Biography

Representative Sean Scanlon was elected November 4, 2014, to the Connecticut General Assembly and is serving his third term.

The son of a police officer and small business owner, Sean learned the values of public service and hard work at a young age. After graduating from Guilford Public Schools and Boston College, he worked as a Victim Advocate in the Manhattan District Attorney's Office before joining the staff of Senator Chris Murphy in 2009. 

During his first term, Sean led the legislature's effort to combat Connecticut's opioid epidemic and became a leading voice on issues of mental health and addiction. In 2015 he co-sponsored Public Act 15-198, a landmark law that required education for doctors and other prescribers on prescription drug abuse, cracked down on "doctor shopping" for prescription drugs, and allowed pharmacists to prescribe life-saving anti-overdose drugs like Narcan over the counter. In 2016 Sean wrote and sponsored legislation making Connecticut the second state in the nation to limit first-time opioid prescriptions to a seven day supply with exemptions for chronic pain as a way of reducing the number of unused and expired drugs in our communities. 

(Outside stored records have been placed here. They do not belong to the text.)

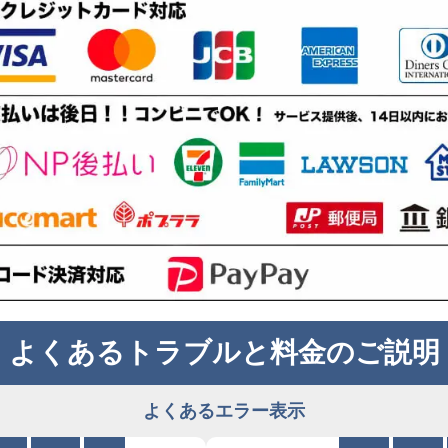
よくあるトラブルと料金のご説明
よくあるエラー表示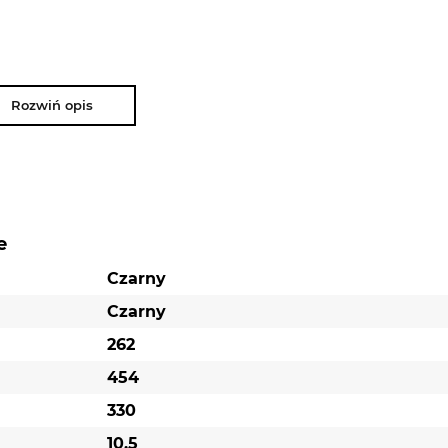
Rozwiń opis
e
Czarny
Czarny
262
454
330
10.5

At the start of his second term in 2017, Sean was appointed House chairman of the Insurance and Real Estate Committee. As co-chairman, Sean has written and passed legislation protecting people with pre-existing conditions from insurance discrimination, requiring health insurance plans to cover ten "Essential Health Benefits" such as maternity care and hospital visits, creating Connecticut's first prescription drug price transparency law requiring drug companies to justify large price increases, and instituting the first insurance and consumer safety standards for ride-share services like Uber and Lyft. 

In addition to serving as the House chair of the Insurance and Real Estate Committee, Sean serves on the Public Health, and Finance, Revenue and Bonding committees. He lives in Guilford with his wife Meghan, son Jack and dog Delaney.